WHERE THE WILD THINGS WERE
The biggest going-out holiday after New Year’s Eve, ’Weenie night is usually the one time we stay in, but we’re glad we didn’t this year. With elaborate, thought-out costumes and overall good spirits at each of our fright-night pit stops, the night was creep-free, though it might have been a different case had we ventured into Hollywood or the two big hipster raves downtown. At Halloweenabaloo, the annual benefit for the The Silver Lake Conservatory of Music at Union Station, there were lots of beautiful, muerto-painted faces and cardboard creations, especially on kids. School founder Flea went as Pippi Longstocking, and boy, did his pigtails bounce when he got on the bass, especially while backing the school’s li’l ones on Stevie Wonder classics “Higher Ground” and “I Wish.” Ben Harper and Linda Perry also turned in sets, but night crawling (and getting in some trick-or-treating time with our own minigoblin) meant missing them. By the way, when did families start hitting up more businesses than homes for candy? Sunset Boulevard in Silver Lake had more costumed kiddie clusters than the residential streets in our hood this year, and we’ve got the leftover 99c-Only sweets to prove it.

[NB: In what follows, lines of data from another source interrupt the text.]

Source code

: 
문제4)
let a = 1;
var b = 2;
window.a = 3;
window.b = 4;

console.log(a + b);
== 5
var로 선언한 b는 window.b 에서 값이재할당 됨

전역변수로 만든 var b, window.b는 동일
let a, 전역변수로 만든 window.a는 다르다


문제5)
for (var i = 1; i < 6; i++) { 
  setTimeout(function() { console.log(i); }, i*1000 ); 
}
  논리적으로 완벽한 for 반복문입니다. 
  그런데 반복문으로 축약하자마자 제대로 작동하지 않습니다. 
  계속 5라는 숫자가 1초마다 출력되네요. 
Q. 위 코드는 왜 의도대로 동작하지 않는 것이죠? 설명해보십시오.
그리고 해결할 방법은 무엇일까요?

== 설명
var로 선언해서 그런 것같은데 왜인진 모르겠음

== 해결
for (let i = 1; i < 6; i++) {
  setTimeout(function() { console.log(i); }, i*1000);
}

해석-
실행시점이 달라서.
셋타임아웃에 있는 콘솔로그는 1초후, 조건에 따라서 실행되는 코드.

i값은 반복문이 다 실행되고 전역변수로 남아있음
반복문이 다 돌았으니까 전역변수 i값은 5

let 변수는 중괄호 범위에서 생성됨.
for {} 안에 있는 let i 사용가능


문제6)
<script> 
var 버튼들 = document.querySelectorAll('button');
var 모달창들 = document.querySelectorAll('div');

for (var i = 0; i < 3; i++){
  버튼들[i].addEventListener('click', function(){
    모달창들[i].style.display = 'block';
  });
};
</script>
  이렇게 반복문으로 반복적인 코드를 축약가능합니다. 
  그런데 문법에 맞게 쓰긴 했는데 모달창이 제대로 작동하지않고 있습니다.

LACMA’s Muse Ball always brings out artier, DIY getups and it didn’t disappoint on Saturday. Our faves: a group dressed as the H1N1 virus (no swine masks for them; black balloons protruding from their heads represented the molecular structures), a David Letterman Show staffer (a gal with a cardboard Dave groping from behind), and our date, Octomom! We made it our mission to snap our baby doll–swathed pal with other fame whore–themed getups, namely, the hearty selection of Ed Hardy–tee’d Jon Gosselins. (Downtown L.A. probably made a killing on dolls this week.) There were the expected bloody ghouls, requisite rockers like Slash and Bret Michels, of course, a bevy of sexy nurses/devils/cats/fairies/superheroes/bunnies to ogle, but leave it to the museum’s discerning revelers to choose a literary figure as costume contest winner: a candelabra-toting Edgar Allan Poe, who really did look just like the famed author. Never more apropos for the midnight dreary. .

FINAL DESTINATION
As the clock struck 12, we were far from weary, so it was off to enjoy some Shadow and some Sharpe. … DJ Shadow and Edward Sharpe, to be specific. KCRW’s Masquerade was definitely the party to be at downtown (well, for over-21, non-Day-Glo-clad grinders, anyway). The fact that it was at the historic Park Plaza, a cavernous, multilevel venue where we’ve spent many an enchanted eve, made it all the more appealing (the majestic stairway alone makes it one of the grandest event locales in town). Shadow was on as we entered and he had the wigged wigglers that packed the place on fire, meshing and refreshing even tired party fare, like MGMT’s “Kids” and the Zombies’ “Time of the Season” (which he spliced with Chuck Brown & the Soul Searchers’ “Bustin’ Loose”). The later pairing is featured on the DJ Hero game, in which Shadow has three epic mixes. Catching Sharpe and the Magnetic Zeros upstairs meant stepping out from Shadowland, but it was worth it. The whimsical, gypsylike group are definitely L.A.’s current indie darlings, and on Saturday they turned the completely costumed capacity crowd into a transfixed mass of movement, making for the most mystical moment we’ve seen from them yet. And what better way to close an evening than with a Michael Jackson music mix (from DJ Garth Trinidad) and grub from Kogi and Sprinkles food trucks under the moonlight? Talk about a thriller, killer night.